Task
Could you reproduce every line of the entries below character for character, leaving out the pictures?
(Beginning of Data to examine)
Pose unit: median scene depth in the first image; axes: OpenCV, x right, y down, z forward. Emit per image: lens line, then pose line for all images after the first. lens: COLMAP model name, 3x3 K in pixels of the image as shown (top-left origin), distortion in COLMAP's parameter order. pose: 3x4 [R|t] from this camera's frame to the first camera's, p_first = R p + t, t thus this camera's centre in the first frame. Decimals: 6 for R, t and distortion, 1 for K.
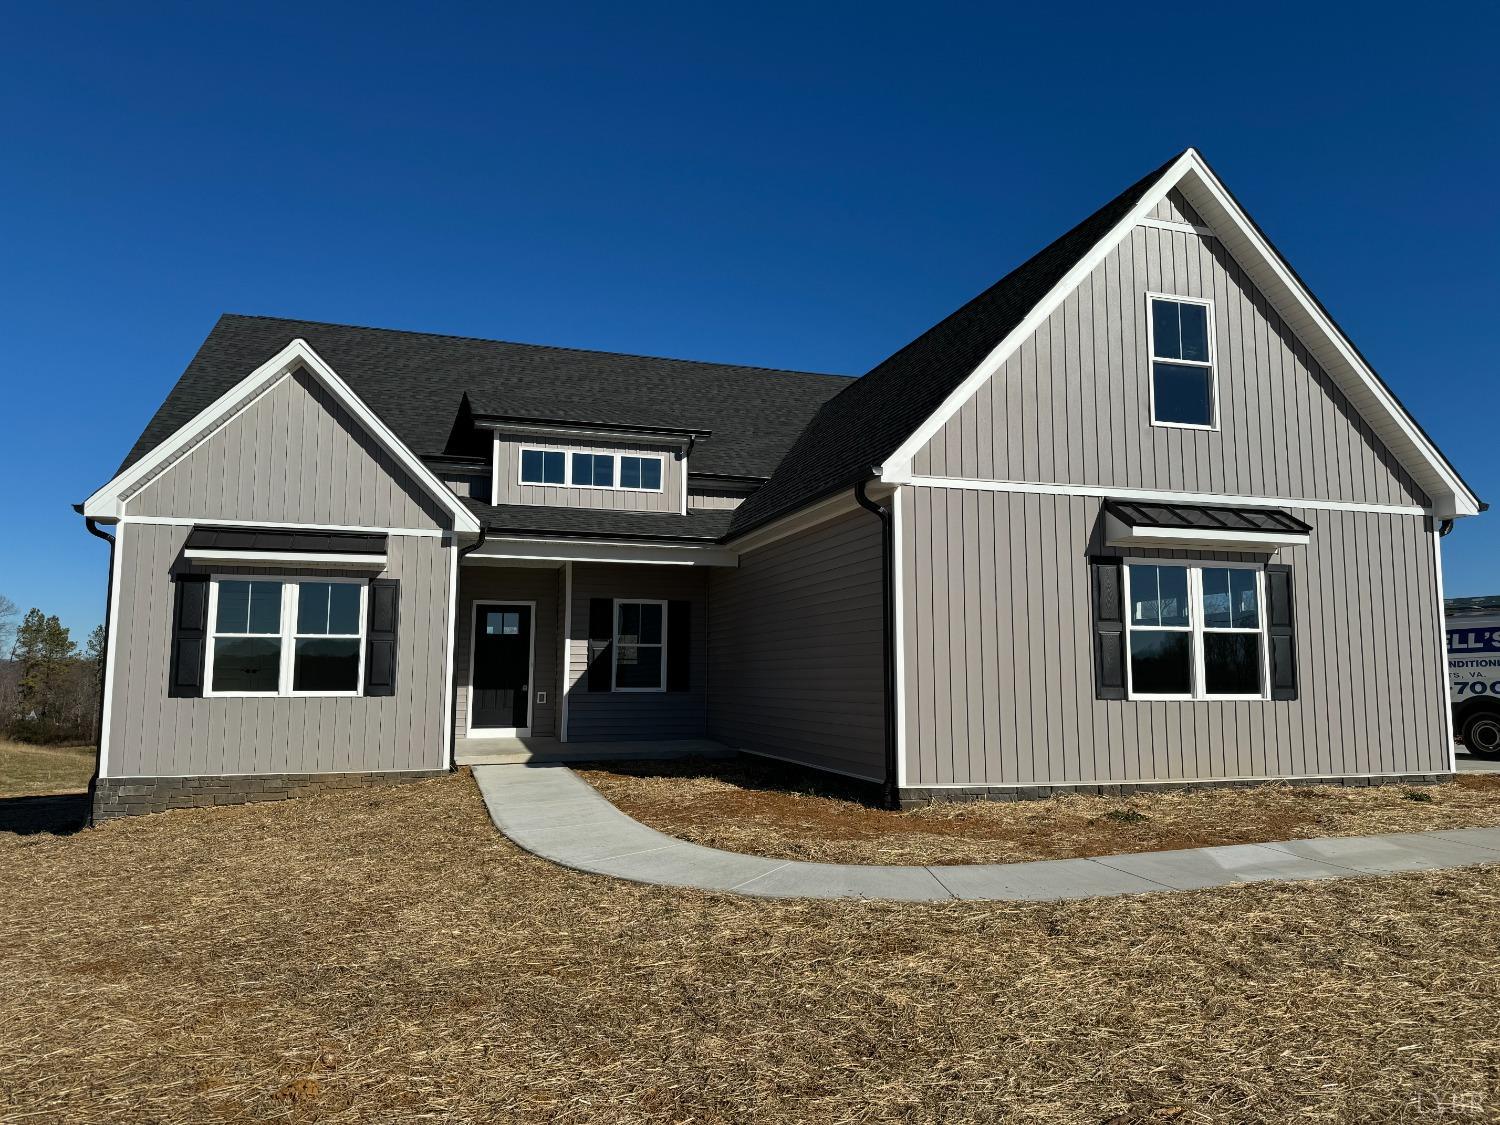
lens RADIAL K [[1041.8, 0, 759.0], [0, 1041.8, 561.6], [0, 0, 1]] dist [0.035639, -0.028808]
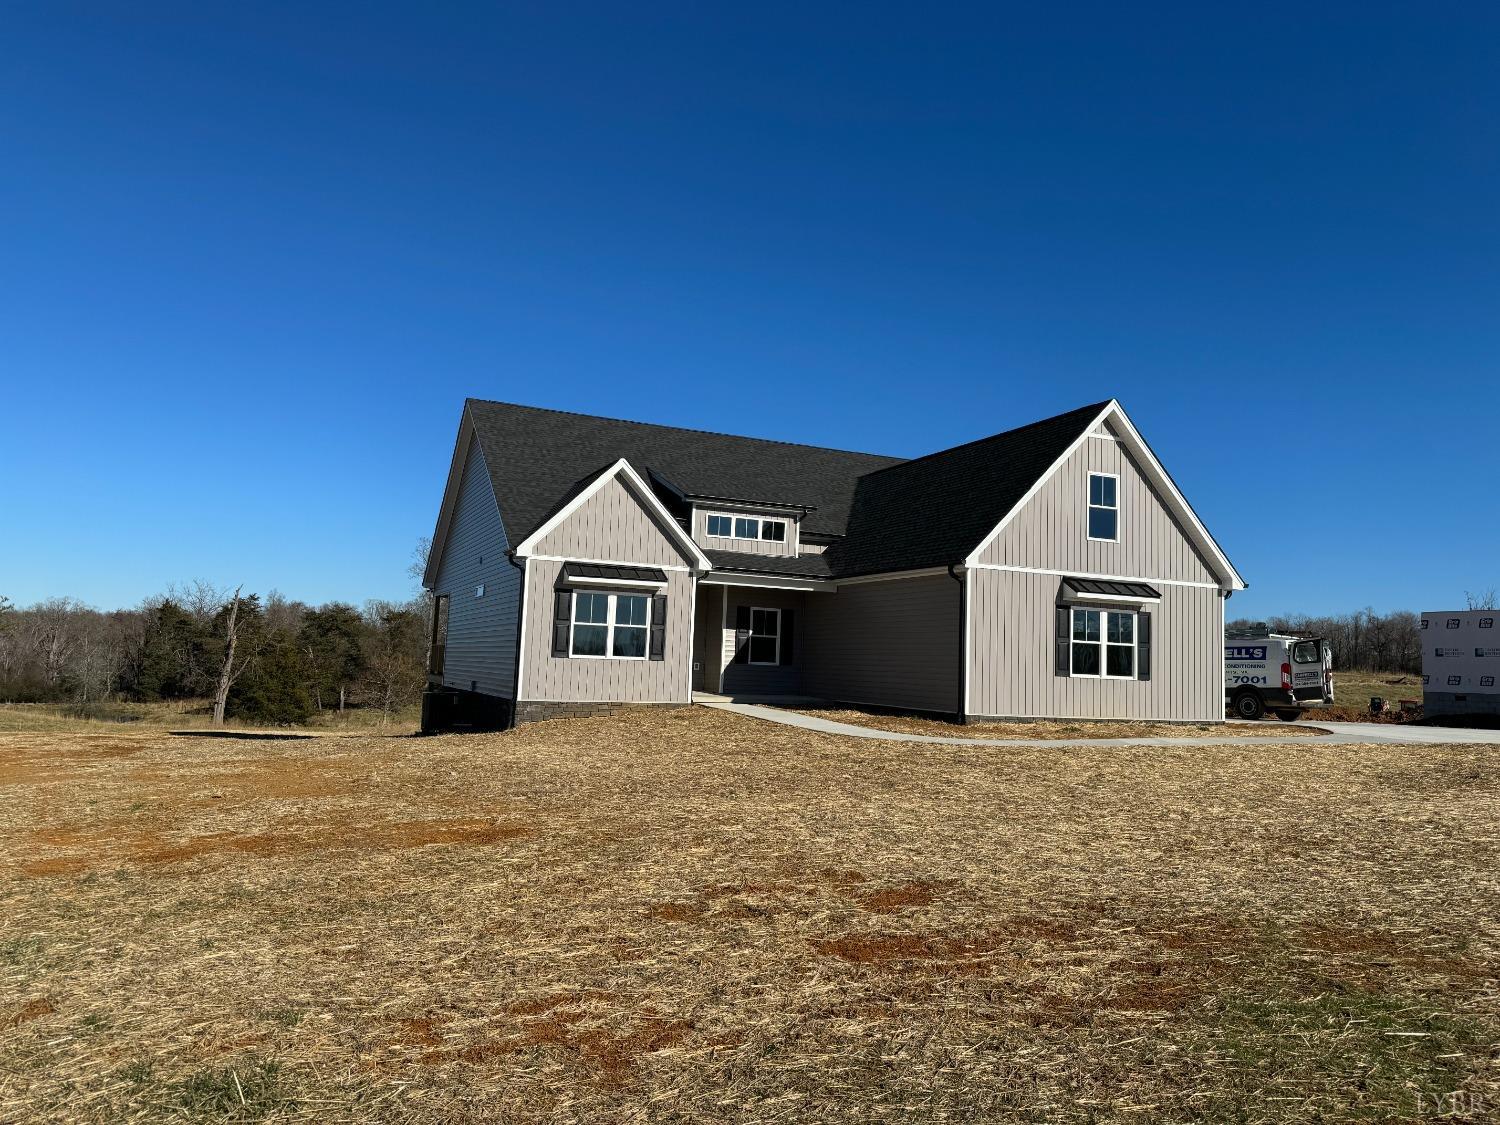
lens RADIAL K [[1055.8, 0, 749.4], [0, 1055.8, 564.1], [0, 0, 1]] dist [0.075028, -0.001459]
pose [[0.992174, 0.047475, 0.115486, -0.450563], [-0.049987, 0.998570, 0.018948, -0.082883], [-0.114421, -0.024573, 0.993128, -0.854069]]
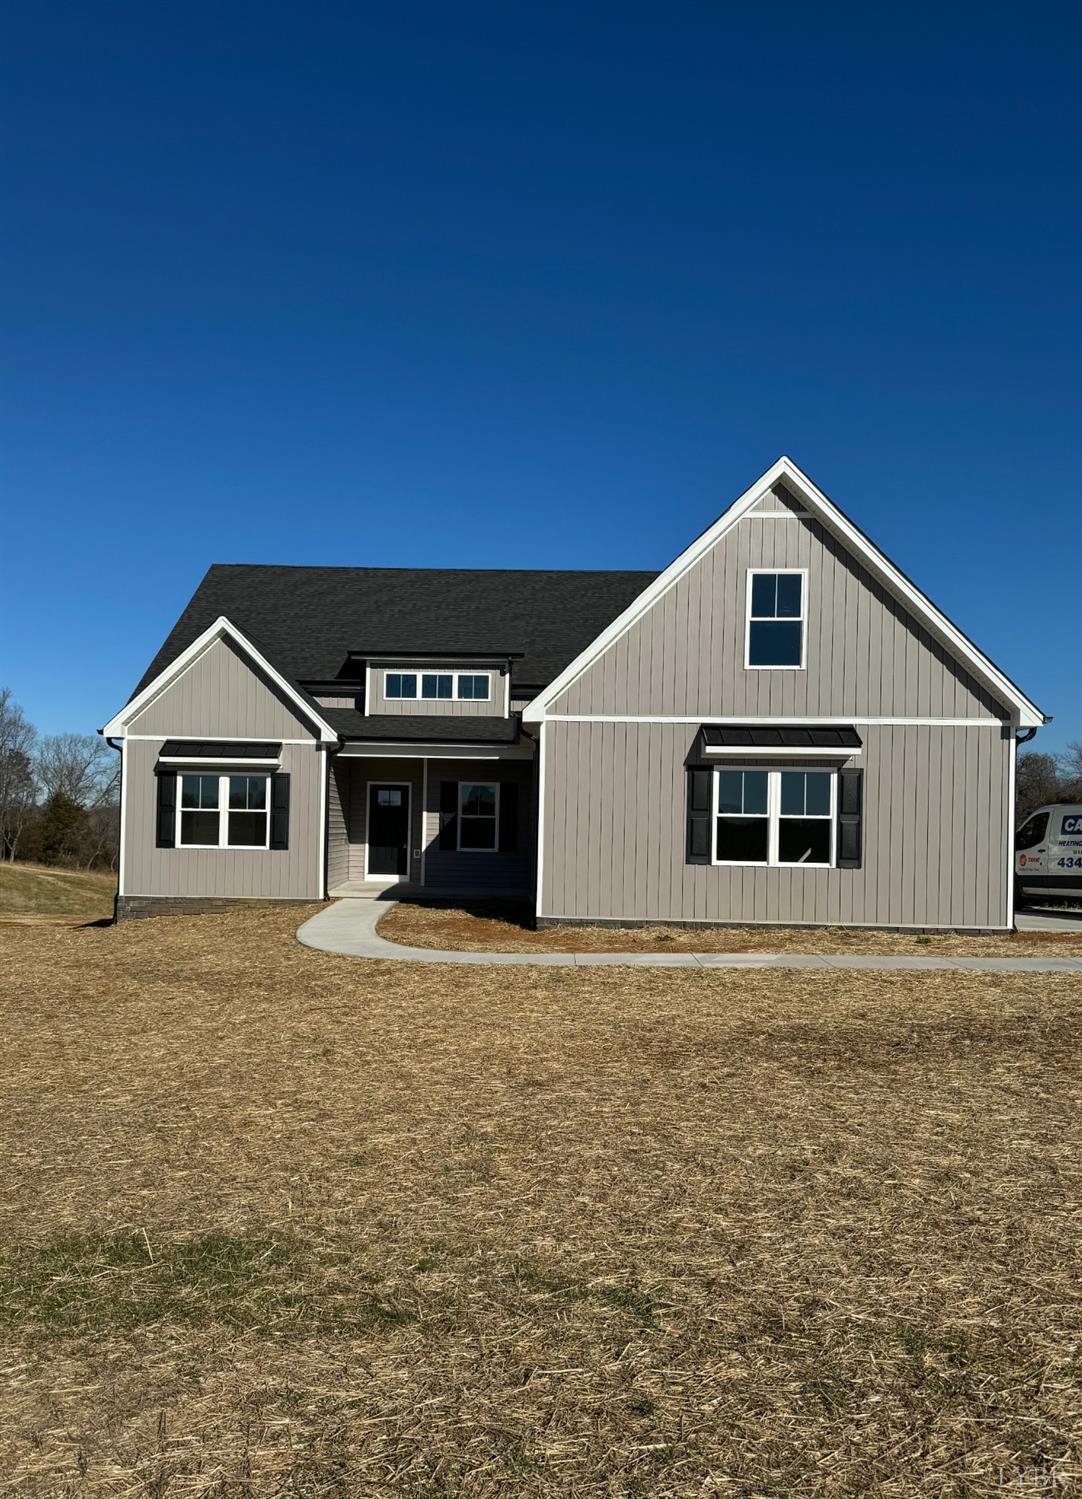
lens RADIAL K [[1169.1, 0, 489.1], [0, 1169.1, 808.0], [0, 0, 1]] dist [0.104319, 0.007088]
pose [[0.946241, 0.010910, -0.323278, 0.514788], [0.018807, 0.995885, 0.088657, -0.084109], [0.322915, -0.089971, 0.942142, -0.544351]]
(End of Data to examine)
Exercise response
Pose unit: median scene depth in the first image; axes: OpenCV, x right, y down, z forward. Emit per image: lens line, then pose line for all images after the first. lens: COLMAP model name, 3x3 K in pixels of the image as shown (top-left origin), distortion in COLMAP's parameter order. pose: 3x4 [R|t] from this camera's frame to the first camera's, p_first = R p + t, t thus this camera's centre in the first frame. Decimals: 6 for R, t and distortion, 1 for K.
lens RADIAL K [[1041.8, 0, 759.0], [0, 1041.8, 561.6], [0, 0, 1]] dist [0.035639, -0.028808]
lens RADIAL K [[1055.8, 0, 749.4], [0, 1055.8, 564.1], [0, 0, 1]] dist [0.075028, -0.001459]
pose [[0.992174, 0.047475, 0.115486, -0.450563], [-0.049987, 0.998570, 0.018948, -0.082883], [-0.114421, -0.024573, 0.993128, -0.854069]]
lens RADIAL K [[1169.1, 0, 489.1], [0, 1169.1, 808.0], [0, 0, 1]] dist [0.104319, 0.007088]
pose [[0.946241, 0.010910, -0.323278, 0.514788], [0.018807, 0.995885, 0.088657, -0.084109], [0.322915, -0.089971, 0.942142, -0.544351]]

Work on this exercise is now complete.